- _Instructions for the task_: Every line from the line containing "of TODO items." through the final line of the data is to be printed exactly; no other line is to appear.

(Document images with source code)
--------------------------------

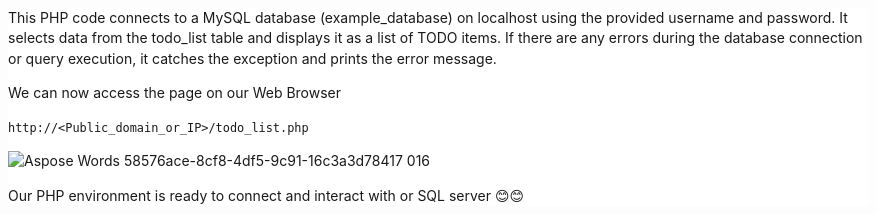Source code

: This PHP code connects to a MySQL database (example_database) on localhost using the provided username and password. It selects data from the todo_list table and displays it as a list of TODO items.
If there are any errors during the database connection or query execution, it catches the exception and prints the error message.


We can now access the page on our Web Browser
```
http://<Public_domain_or_IP>/todo_list.php
```
![Aspose Words 58576ace-8cf8-4df5-9c91-16c3a3d78417 016](https://github.com/MabelOlivia/Devops-Cloud-Engineering/assets/70368706/c7425449-c5df-4e25-9799-678241a72453)

 

Our PHP environment is ready to connect and interact with or SQL server 😊😊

--------------------------------

- _Solution below_:
: This PHP code connects to a MySQL database (example_database) on localhost using the provided username and password. It selects data from the todo_list table and displays it as a list of TODO items.
If there are any errors during the database connection or query execution, it catches the exception and prints the error message.


We can now access the page on our Web Browser
```
http://<Public_domain_or_IP>/todo_list.php
```
![Aspose Words 58576ace-8cf8-4df5-9c91-16c3a3d78417 016](https://github.com/MabelOlivia/Devops-Cloud-Engineering/assets/70368706/c7425449-c5df-4e25-9799-678241a72453)

 

Our PHP environment is ready to connect and interact with or SQL server 😊😊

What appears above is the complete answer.